18 setembro 2024

Enio Lins opina

Quando uma cadeirada quer dizer muita coisa
Enio Lins 

Reinaldo Azevedo, hoje nosso principal colunista nacional, destacou a impropriedade, e riscos, dos debates eleitorais realizados com normas que não só permitem, mas estimulam as práticas de provocação e agressão entre as candidaturas. Verdade também é o interesse da assistência pelo confronto pessoal, apesar das declarações em contrário. E quem organiza o pugilato anuncia “regras rigorosas” para evitar excessos. Mas o traçado avança privilegiando o engalfinhamento, numa sequência clássica de “pergunta, resposta, réplica, tréplica, e seja o que Deus quiser”. Nesse ritmo de “luta na lama”, a cadeirada na contenda da TV Cultura, finalmente, produziu um êxtase que tem ocupado febrilmente todo noticiário por dias a fio. Isso quer dizer algo.

DEBATE NÃO É BATE-BOCA

Em guerra permanente por audiência, as emissoras não arredarão pé das chances de transmitir ao vivo, e de obter incontáveis retransmissões, um insulto mais pesado, um tapa, ou uma nova cadeirada. Dificilmente mudarão essas regras, pois a estupidez vende. Daí a importância de se cobrar, em crescente veemência, a definição de mudanças capazes de proporcionar um debate político de nível cidadão, centrado em propostas e análises.

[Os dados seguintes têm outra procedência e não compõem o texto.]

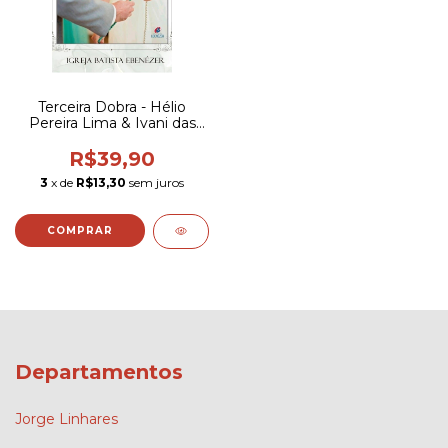
Terceira Dobra - Hélio
Pereira Lima & Ivani das
Graças S. Pereira
R$39,90
3
x de
R$13,30
sem juros
Departamentos
Jorge Linhares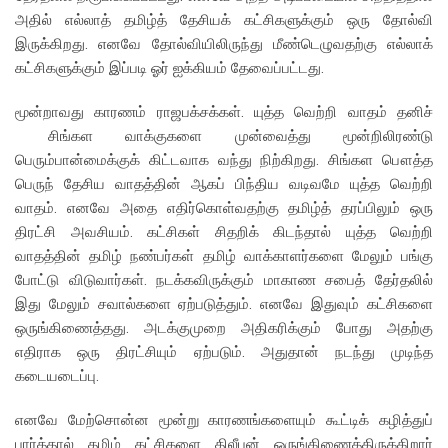
அதில் எல்லாத் தமிழ்த் தேசியக் கட்சிகளுக்கும் ஒரு தோல்வி
இருக்கிறது. எனவே தோல்வியிலிருந்து மீண்டெழுவதற்கு எல்லாக்
கட்சிகளுக்கும் இப்படி ஓர் ஐக்கியம் தேவைப்பட்டது.
மூன்றாவது காரணம் ராஜபக்சக்கள். யுத்த வெற்றி வாதம் தனிச்
சிங்கள வாக்குகளை முன்வைத்து மூன்றிலிரண்டு
பெரும்பான்மைக்குக் கிட்டவாக வந்து நிற்கிறது. சிங்கள பௌத்த
பெருந் தேசிய வாதத்தின் ஆகப் பிந்திய வடிவமே யுத்த வெற்றி
வாதம். எனவே அதை எதிர்கொள்வதற்கு தமிழ்த் தரப்பிலும் ஒரு
திரட்சி அவசியம். கட்சிகள் சிதறிக் கிடந்தால் யுத்த வெற்றி
வாதத்தின் தமிழ் நண்பர்கள் தமிழ் வாக்காளர்களை மேலும் பங்கு
போட்டு விடுவார்கள். நடக்கவிருக்கும் மாகாண சபைத் தேர்தலில்
இது மேலும் சவால்களை ஏற்படுத்தும். எனவே இதுவும் கட்சிகளை
ஒருங்கிணைத்தது. அடக்குமுறை அதிகரிக்கும் போது அதற்கு
எதிராக ஒரு திரட்சியும் ஏற்படும். அதுதான் நடந்து முடிந்த
கடையடைப்பு.
எனவே மேற்சொன்ன மூன்று காரணங்களையும் கூட்டிக் கழித்துப்
பார்த்தால் தமிழ் கட்சிகளை திலீபன் ஒருங்கிணைத்திருக்கிறார்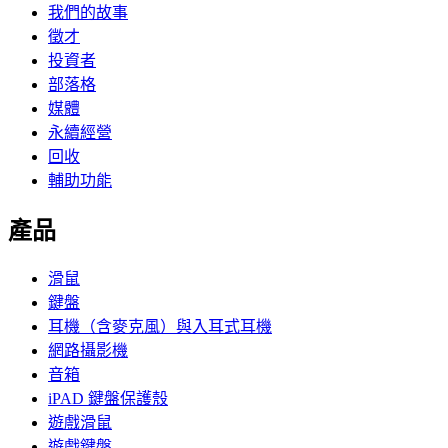
我們的故事
徵才
投資者
部落格
媒體
永續經營
回收
輔助功能
產品
滑鼠
鍵盤
耳機（含麥克風）與入耳式耳機
網路攝影機
音箱
iPAD 鍵盤保護殼
遊戲滑鼠
遊戲鍵盤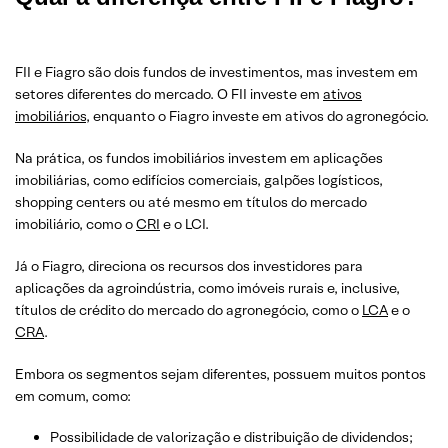
FII e Fiagro são dois fundos de investimentos, mas investem em
setores diferentes do mercado. O FII investe em
ativos
imobiliários
, enquanto o Fiagro investe em ativos do agronegócio.
Na prática, os fundos imobiliários investem em aplicações
imobiliárias, como edifícios comerciais, galpões logísticos,
shopping centers ou até mesmo em títulos do mercado
imobiliário, como o
CRI
e o LCI.
Já o Fiagro, direciona os recursos dos investidores para
aplicações da agroindústria, como imóveis rurais e, inclusive,
títulos de crédito do mercado do agronegócio, como o
LCA
e o
CRA
.
Embora os segmentos sejam diferentes, possuem muitos pontos
em comum, como:
Possibilidade de valorização e distribuição de dividendos;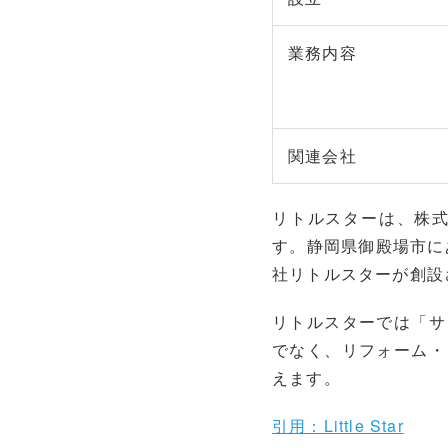
業務内容
関連会社
リトルスターは、株
す。静岡県御殿場市に
社リトルスターが創設
リトルスターでは「サ
でなく、リフォーム・
えます。
引用：Little Star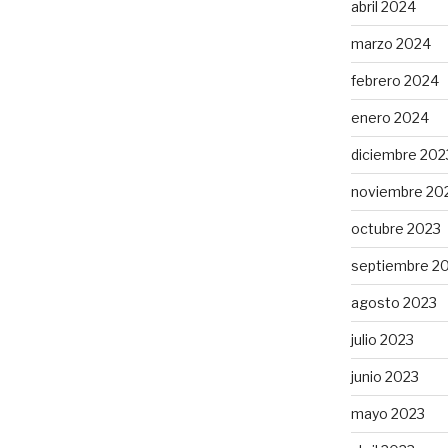
abril 2024
marzo 2024
febrero 2024
enero 2024
diciembre 202
noviembre 20
octubre 2023
septiembre 2
agosto 2023
julio 2023
junio 2023
mayo 2023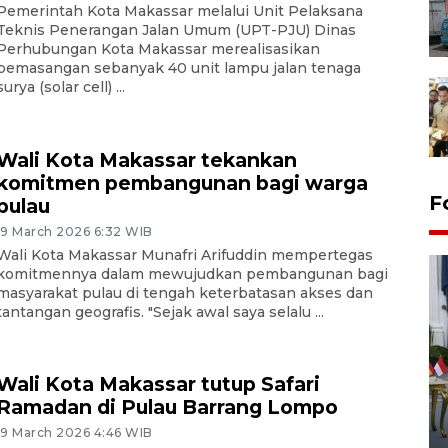
Pemerintah Kota Makassar melalui Unit Pelaksana
Teknis Penerangan Jalan Umum (UPT-PJU) Dinas
Perhubungan Kota Makassar merealisasikan
pemasangan sebanyak 40 unit lampu jalan tenaga
surya (solar cell) ...
Wali Kota Makassar tekankan
komitmen pembangunan bagi warga
F
pulau
19 March 2026 6:32 WIB
Wali Kota Makassar Munafri Arifuddin mempertegas
komitmennya dalam mewujudkan pembangunan bagi
masyarakat pulau di tengah keterbatasan akses dan
tantangan geografis. "Sejak awal saya selalu ...
Wali Kota Makassar tutup Safari
FOTO - Kirab memperingati
Ramadan di Pulau Barrang Lompo
HUT ke-80 Raja Keraton
Yogyakarta
19 March 2026 4:46 WIB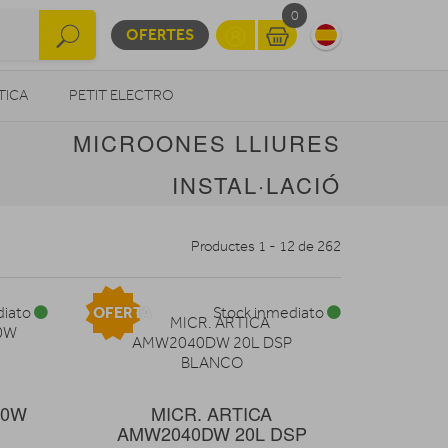
0
OFERTES
TICA
PETIT ELECTRO
MICROONES LLIURES
OTROS
INSTAL·LACIÓ
Productes 1 - 12 de 262
OFERTA
diato
Stock inmediato
10W
MICR. ARTICA
AMW2040DW 20L DSP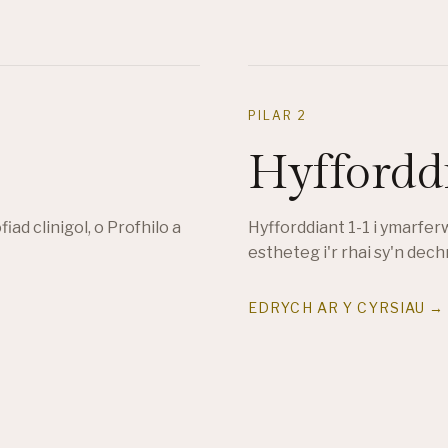
PILAR 2
Hyffordd
ad clinigol, o Profhilo a
Hyfforddiant 1-1 i ymarfe
estheteg i'r rhai sy'n dech
EDRYCH AR Y CYRSIAU →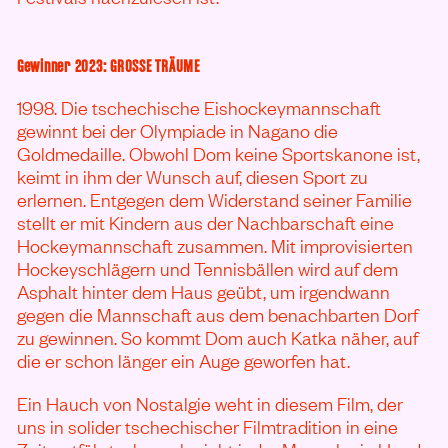
Gewinner 2023: GROSSE TRÄUME
1998. Die tschechische Eishockeymannschaft
gewinnt bei der Olympiade in Nagano die
Goldmedaille. Obwohl Dom keine Sportskanone ist,
keimt in ihm der Wunsch auf, diesen Sport zu
erlernen. Entgegen dem Widerstand seiner Familie
stellt er mit Kindern aus der Nachbarschaft eine
Hockeymannschaft zusammen. Mit improvisierten
Hockeyschlägern und Tennisbällen wird auf dem
Asphalt hinter dem Haus geübt, um irgendwann
gegen die Mannschaft aus dem benachbarten Dorf
zu gewinnen. So kommt Dom auch Katka näher, auf
die er schon länger ein Auge geworfen hat.
Ein Hauch von Nostalgie weht in diesem Film, der
uns in solider tschechischer Filmtradition in eine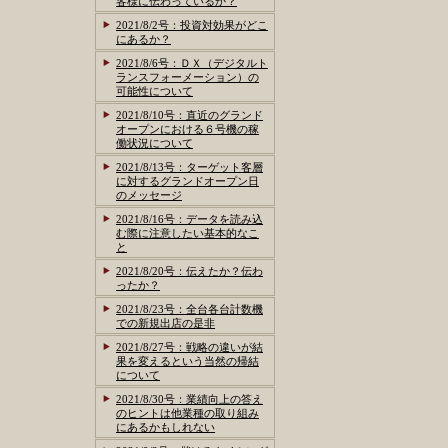
客様に伝わっているか？
2021/8/2号：投資対効果がどこ
にあるか？
2021/8/6号：ＤＸ（デジタルト
ランスフォーメーション）の
可能性について
2021/8/10号：直近のグランド
オープンにおける６号機の稼
働状況について
2021/8/13号：ターゲット客層
に対するグランドオープン日
のメッセージ
2021/8/16号：データを読み込
む際に注意したい基本的なこ
と
2021/8/20号：伝えたか？伝わ
ったか？
2021/8/23号：全台各台計数機
での新規出店の是非
2021/8/27号：戦略の違いが結
果を変えるという当然の帰結
について
2021/8/30号：業績向上の答え
のヒントは他業種の取り組み
にあるかもしれない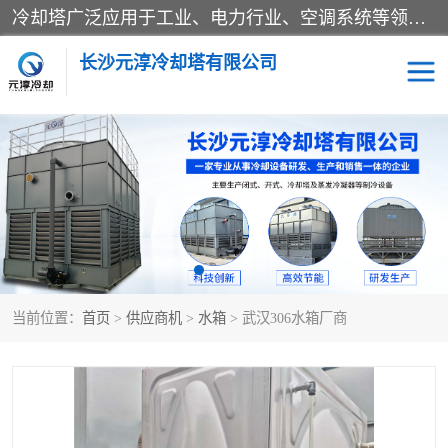
冷却塔广泛应用于工业、电力行业、空调系统等领域。在电力行业中，用于冷却发电机组的循环水；在工业生产中，如化工、冶金等行业，可降低生产过程中产生的热量；在空调系统中，为空调设备提供冷却水源
长沙元淳冷却塔有限公司
方形开式冷却塔
圆形冷却塔
闭式冷却塔
水箱
电控箱
水泵
当前位置：
首页
>
供应商机
>
水箱
> 武汉306水箱厂商
板式换热器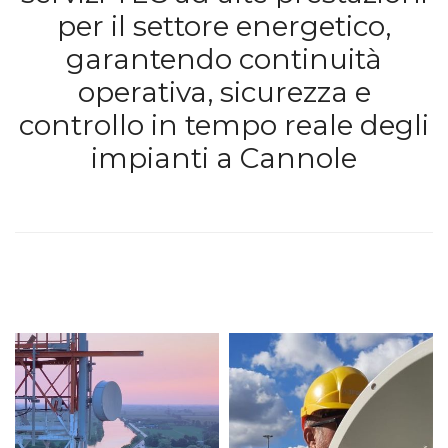
per il settore energetico,
garantendo continuità
operativa, sicurezza e
controllo in tempo reale degli
impianti a Cannole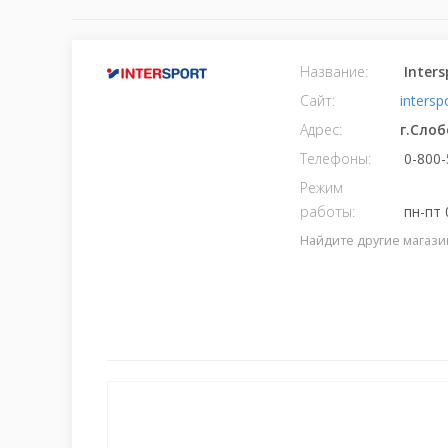
Название:
Inter
Сайт:
intersp
Адрес:
г.Сло
Телефоны:
0-800-
Режим
работы:
пн-пт 0
Найдите другие магази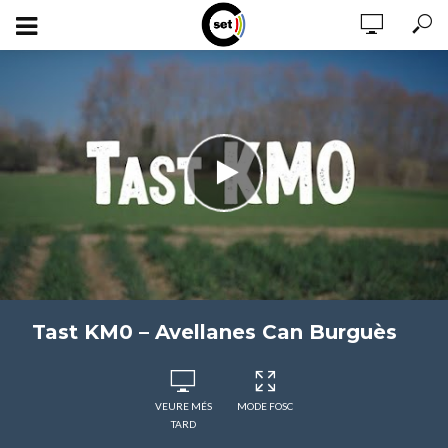
Tast KM0 – Avellanes Can Burguès
VEURE MÉS
MODE FOSC
TARD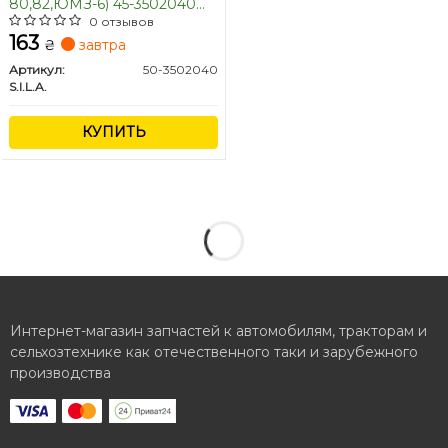
80,82,ЮМЗ-6) 45-3502040
СБ малый (176 мм)
0 отзывов
клепанный (пр-во S.I.L.A.)
163
₴
завтра
Артикул:
50-3502040
S.I.L.A.
КУПИТЬ
Интернет-магазин запчастей к автомобилям, тракторам и
сельхозтехнике как отечественного таки и зарубежного
производства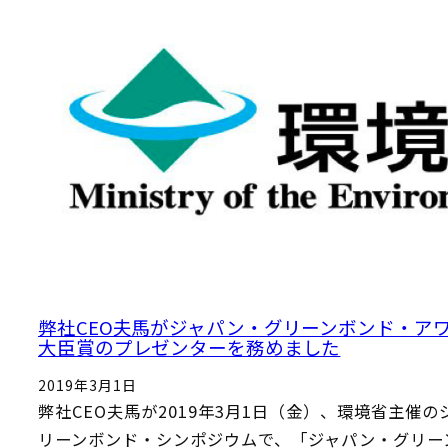
弊社CEO夫馬がジャパン・グリーンボンド・ア
大臣賞のプレゼンターを務めました
2019年3月1日
弊社CEO夫馬が2019年3月1日（金）、環境省主催
リーンボンド・シンポジウムで、「ジャパン・グリー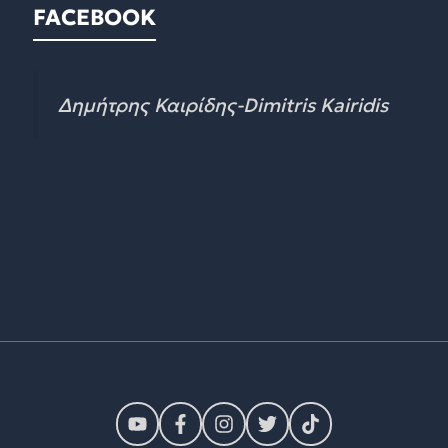
FACEBOOK
Δημήτρης Καιρίδης-Dimitris Kairidis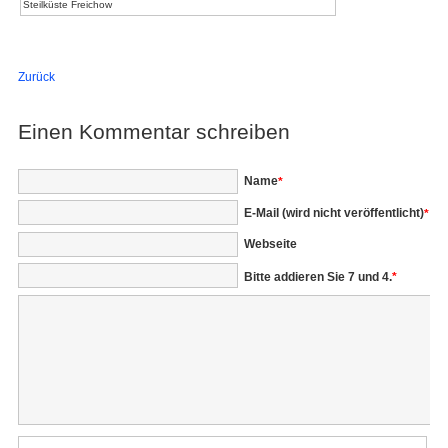
Steilküste Freichow
Zurück
Einen Kommentar schreiben
Pflichtfeld
Name
*
Pflichtfeld
E-Mail (wird nicht veröffentlicht)
*
Webseite
Bitte addieren Sie 7 und 4.
*
Kommentar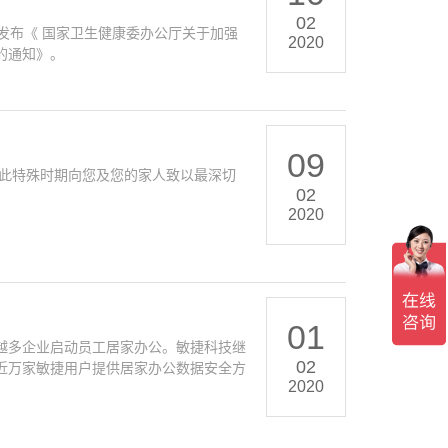
02
发布《 国家卫生健康委办公厅关于加强
2020
的通知》。
09
在此特殊时期向您及您的家人致以最深切
02
2020
01
越多企业启动员工居家办公。敏捷科技继
02
近万家敏捷用户提供居家办公数据安全方
2020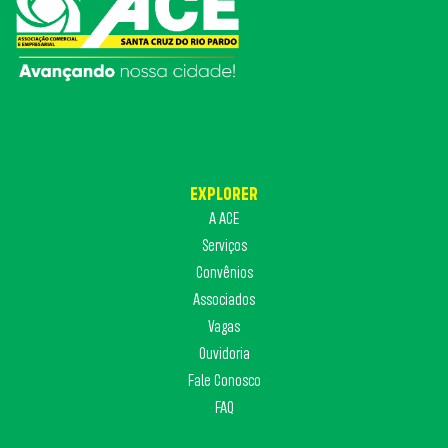
EXPLORER
A ACE
Serviços
Convênios
Associados
Vagas
Ouvidoria
Fale Conosco
FAQ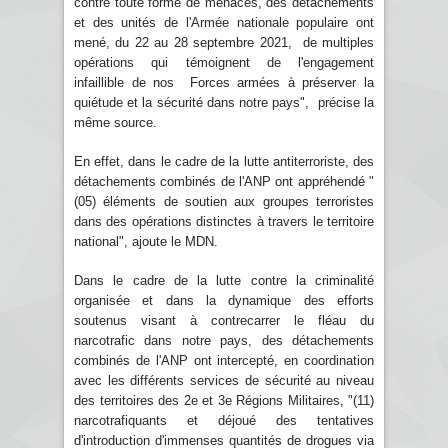
contre toute forme de menaces, des détachements
et des unités de l'Armée nationale populaire ont
mené, du 22 au 28 septembre 2021, de multiples
opérations qui témoignent de l'engagement
infaillible de nos Forces armées à préserver la
quiétude et la sécurité dans notre pays", précise la
même source.
En effet, dans le cadre de la lutte antiterroriste, des
détachements combinés de l'ANP ont appréhendé "
(05) éléments de soutien aux groupes terroristes
dans des opérations distinctes à travers le territoire
national", ajoute le MDN.
Dans le cadre de la lutte contre la criminalité
organisée et dans la dynamique des efforts
soutenus visant à contrecarrer le fléau du
narcotrafic dans notre pays, des détachements
combinés de l'ANP ont intercepté, en coordination
avec les différents services de sécurité au niveau
des territoires des 2e et 3e Régions Militaires, "(11)
narcotrafiquants et déjoué des tentatives
d'introduction d'immenses quantités de drogues via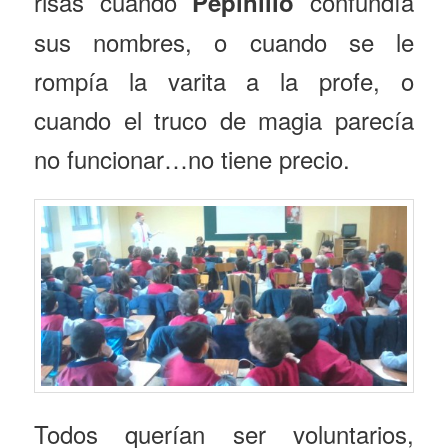
risas cuando
confundía
Pepinillo
sus nombres, o cuando se le
rompía la varita a la profe, o
cuando el truco de magia parecía
no funcionar…no tiene precio.
Todos querían ser voluntarios,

A jornalista Cristina Serra cutucou a ferida: “No fundo, estão todos satisfeitos. Políticos, comentaristas que precisam de assunto pra falar 24 horas seguidas, as TVs e sites que saem do anonimato de suas existências medíocres nessa época, e, claro, o esgoto digital que precisa sempre e cada vez mais de matéria podre pra alimentar as feras. O que vemos nessa campanha em São Paulo é a vitimização do  grotesco’ elevada à enésima potência, conceito há muito estudado, mas agora radicalizado pela extrema direita, oferecido pela mídia como espetáculo e avidamente consumido mesmo por aqueles que o criticam”.

PROVOCAÇÃO-VITIMIZAÇÃO

Vitimizar-se é um dos objetivos dessa política de provocação continuada. E, na primeira chance, o machismo brutalizado cede lugar ao coitadismo delicado em fração de segundos. Nessa toada, antes, aquele “militar treinado para matar”, mostrou-se incapaz de se defender de uma faca de cozinha, mesmo protegido por dezenas de áulicos (todos armados e treinados para mamar), e cenografa caras e bocas até hoje, depois de seis anos que a “facada milagrosa” o catapultou para a presidência da República. Antes da cadeirada recebida, ao vivo, no debate da TV Cultura, o elemento cadeirado se esmerou em todos os debates anteriores em agressões verbais diretas, desrespeitosas, sem economizar baixarias, mentiras, calúnias e difamações contra seus adversários. Quando, enfim, conseguiu tirar um deles do sério, e levou (de raspão) uma lapada, passou ao mimimi radical, posando a inalar oxigênio e deixando-se fotografar numa cama de hospital, “feridíssimo”, apesar da pulseira verdinha indicar atendimento sem urgência. E, diziam seus assessores, teria fraturado uma (ou mais de uma) costela; e, segundo as imagens disponíveis, mesmo “ferido” continuou a trocar insultos, sem demonstrar quaisquer incômodos físicos. E, enquanto isso, nos Estados Unidos, Trump trombeteava que poderia ter sido vítima de um segundo atentado, coitado... É o marketing da vitimização dos brutos especializados em baixarias e arroubos. Deu resultado, no Brasil, em 2018, na mídia e no voto, mas – pelo menos em São Paulo – o pífio resultado da cadeirada 2024, rendendo nada para a campanha do agente provocador vitimizado, diz que esta fórmula de sucesso midiático está em declínio eleitoral. Aguardemos os próximos capítulos.